__Excerpted text__:
Things to do in Esteros del Iberá

Things to do in Esteros del Iberá

Nomadic Boys

“Stefan, oh my GOD look at this one, he’s so big. And this one’s staring right at me, look at those teeth…and that one over behind you…and another one over there…yikes, they’re everywhere – hundreds of them!”

Caimans!

We were like two school children in a playground as our boat cruised through the Iberá wetlands on a late August afternoon. This was the hour the caimans were out basking in the sun as our boat waded through. Just behind us, a family of capybara rodents were going about their daily rituals as our boat delved deeper through the high grass of the Iberá wetlands.

Esteros del Iberá

The Esteros del Iberá is one of the hidden secrets of Argentina. It covers over 5,200 square miles (13,700 square kilometres) and comprises a biologically diverse wilderness of still water lakes, marshland, lagoons and islands. It is also one of the most important fresh water reservoirs in the continent and the second largest wetland in the world after the Pantanal in Brazil.

[Dataset entries]
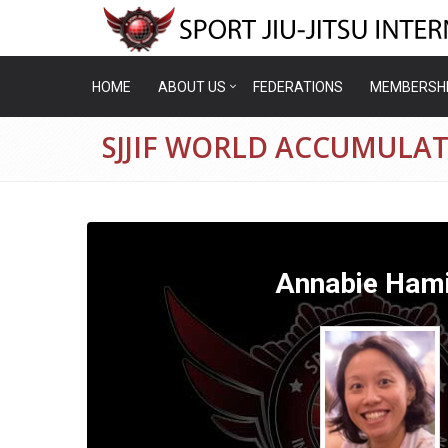
HOME
ABOUT US
FEDERATIONS
MEMBERSH
SJJIF WORLD ACCUMULA
Annabie Hami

__Your tasks__:
• A. According to the Esteros del Iberá piece, where does the area rank in size among the world's wetlands?
• B. Carry the Esteros del Iberá piece forward from its final sentence.

__Task-by-task answers__:
• A. It is the second largest wetland in the world, after the Pantanal in Brazil.

• B.
These magnificent wetlands are nonetheless far less talked about or even visited than nearby Iguazu Falls, or the treks across Patagonia in the south of the country. Yet it’s worth a visit simply to get right up close to the abundant wildlife that resides in these waters.

Esteros means marshland in Spanish and “Y Berá” means “bright waters” in the indigenous Guaraní dialect, which is also one of the official languages of nearby Paraguay. They are located in the province of Corrientes in Northeast Argentina, a region famous for producing the country’s yerba maté herb.

Photo: Nomadic Boys

Photo: Nomadic Boys

Where to stay

We stayed at the very luxurious Puerto Valle, located on the banks of the Paraná River, which was originally an Argentinian estancia (cattle ranch) from the 1860s. This is the place to come to really spoil yourself. Your stay includes full board gourmet meals, a private guide and all sorts of activities, such as horse riding, fishing, jungle walks and kayaking. Exploring the marshlands was one of our highlights from travelling in Argentina, a memory that we will cherish forever.

A romantic boat ride through Esteros del Iberá

“Chicos, don’t put your hands in the waters or you could lose a few fingers!”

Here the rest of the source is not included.